START SUPPLIED DATA

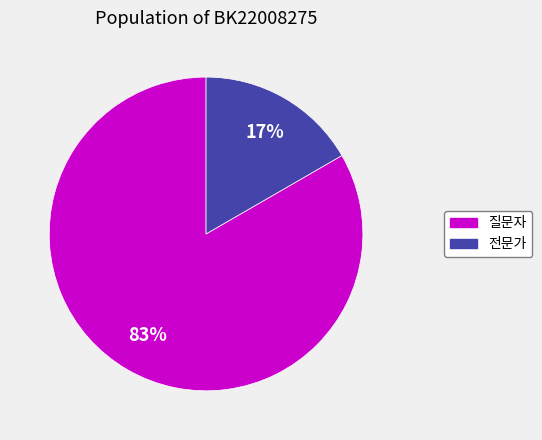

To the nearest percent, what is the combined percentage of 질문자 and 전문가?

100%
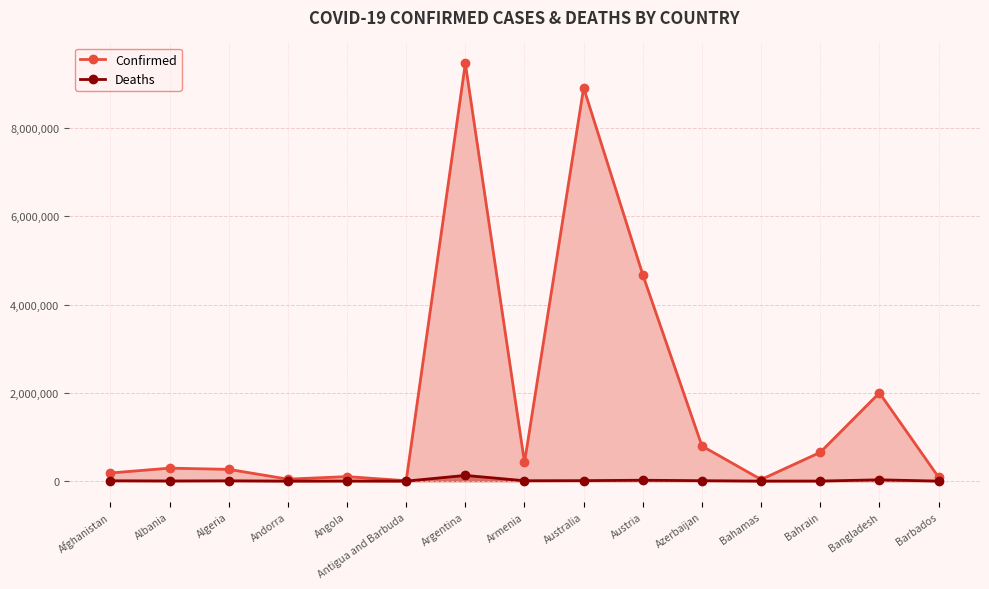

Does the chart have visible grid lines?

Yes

END SUPPLIED DATA
START SUPPLIED DATA

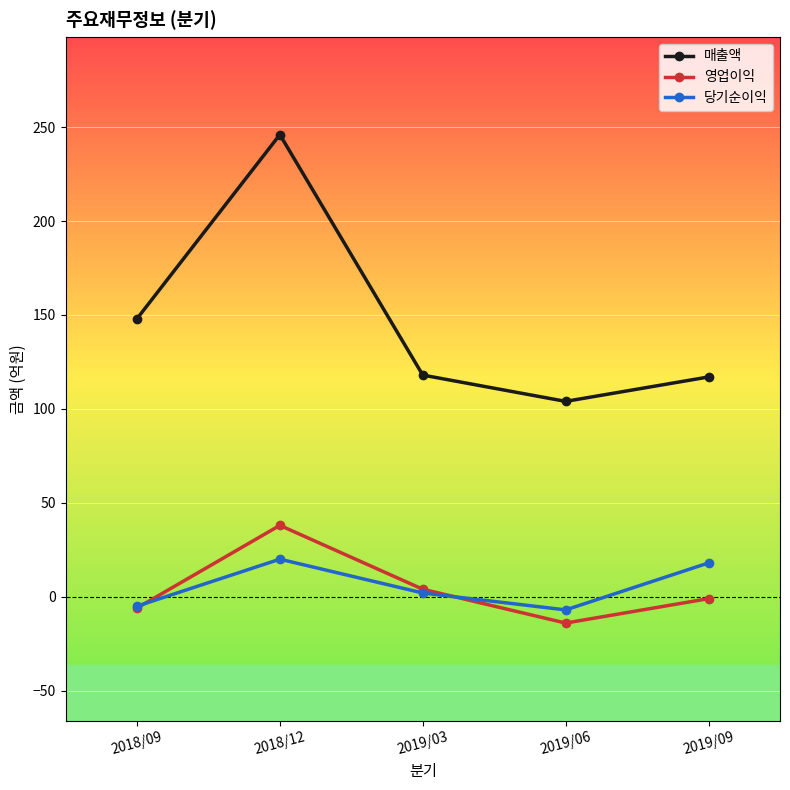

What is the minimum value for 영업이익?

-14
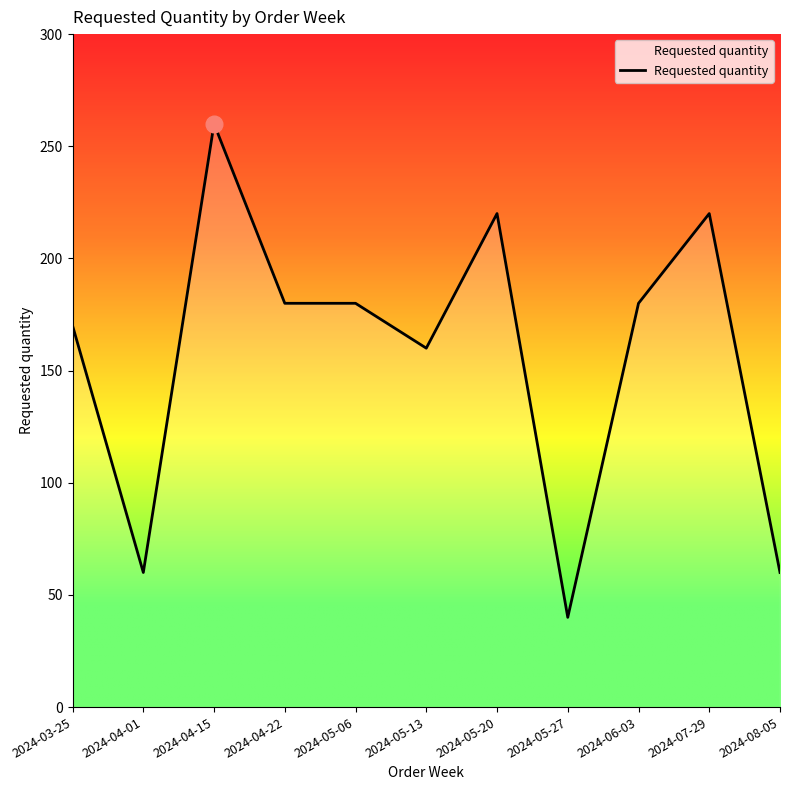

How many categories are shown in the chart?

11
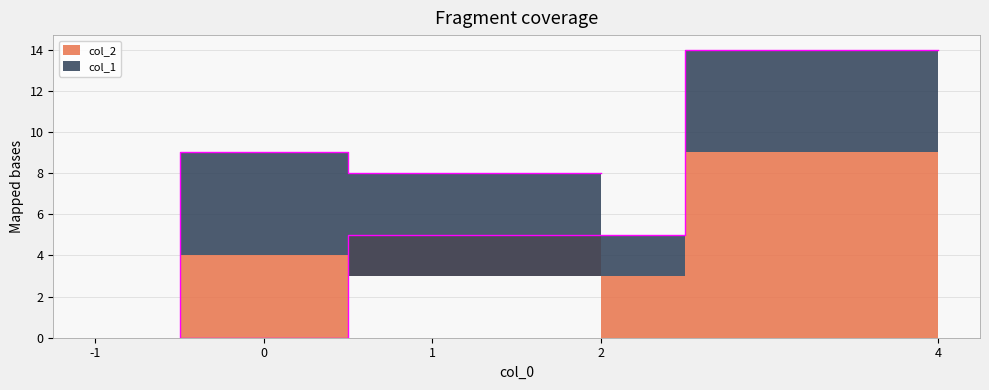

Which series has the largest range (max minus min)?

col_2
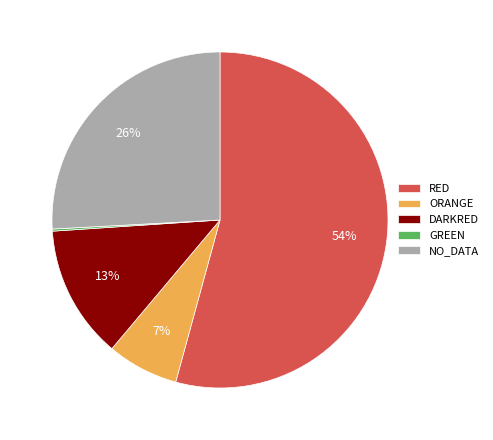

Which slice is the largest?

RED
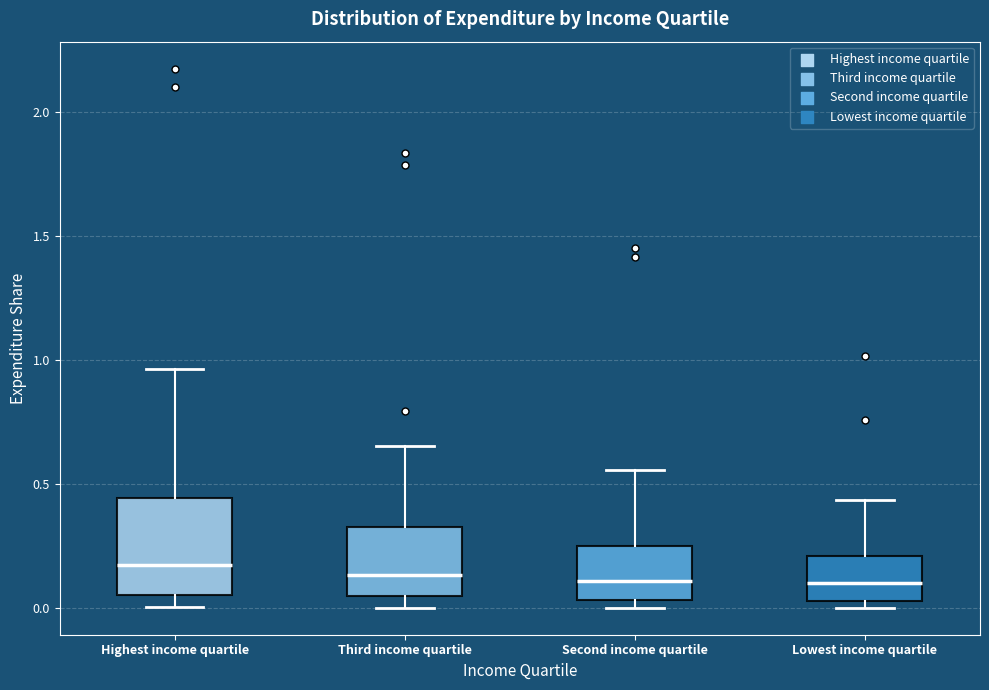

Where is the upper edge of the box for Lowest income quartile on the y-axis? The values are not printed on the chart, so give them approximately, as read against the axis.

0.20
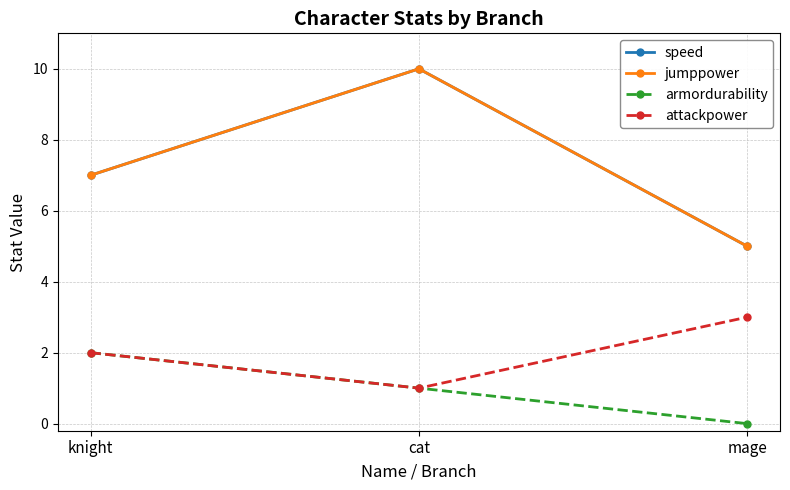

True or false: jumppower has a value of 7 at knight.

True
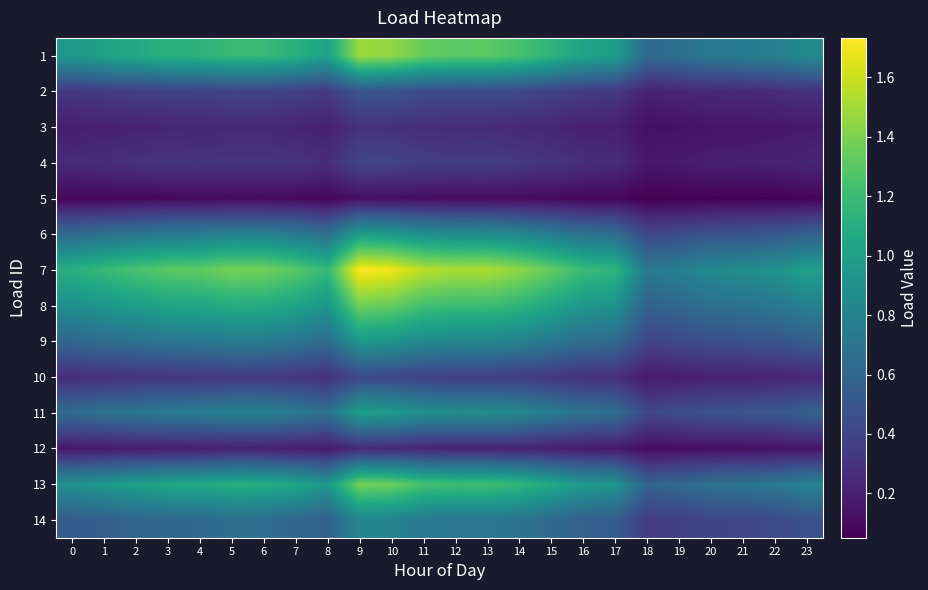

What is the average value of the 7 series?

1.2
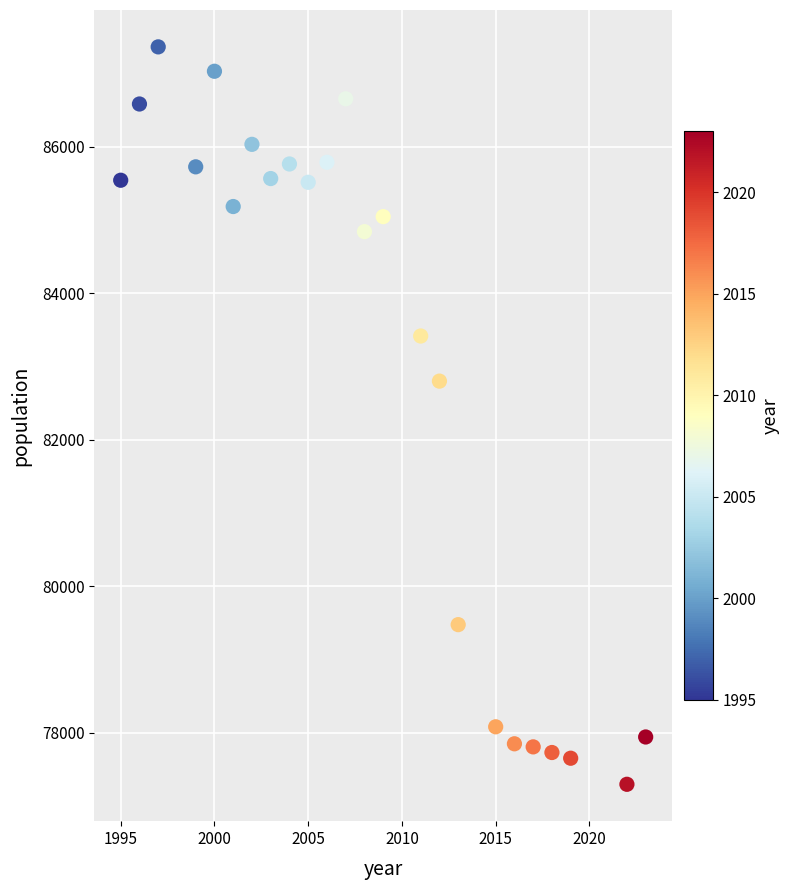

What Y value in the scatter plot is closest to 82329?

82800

END SUPPLIED DATA
START SUPPLIED DATA

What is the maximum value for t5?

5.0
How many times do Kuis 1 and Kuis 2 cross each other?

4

END SUPPLIED DATA

YOUR TASK: Please repeat the lines starting at the one containing "To the nearest" and ending at the one containing "Does the chart have visible grid lines?", swapping "chart" for "graph" and changing nothing else. Leave the pictures out.

RESULT BELOW:
To the nearest percent, what is the combined percentage of 질문자 and 전문가?

100%

Does the graph have visible grid lines?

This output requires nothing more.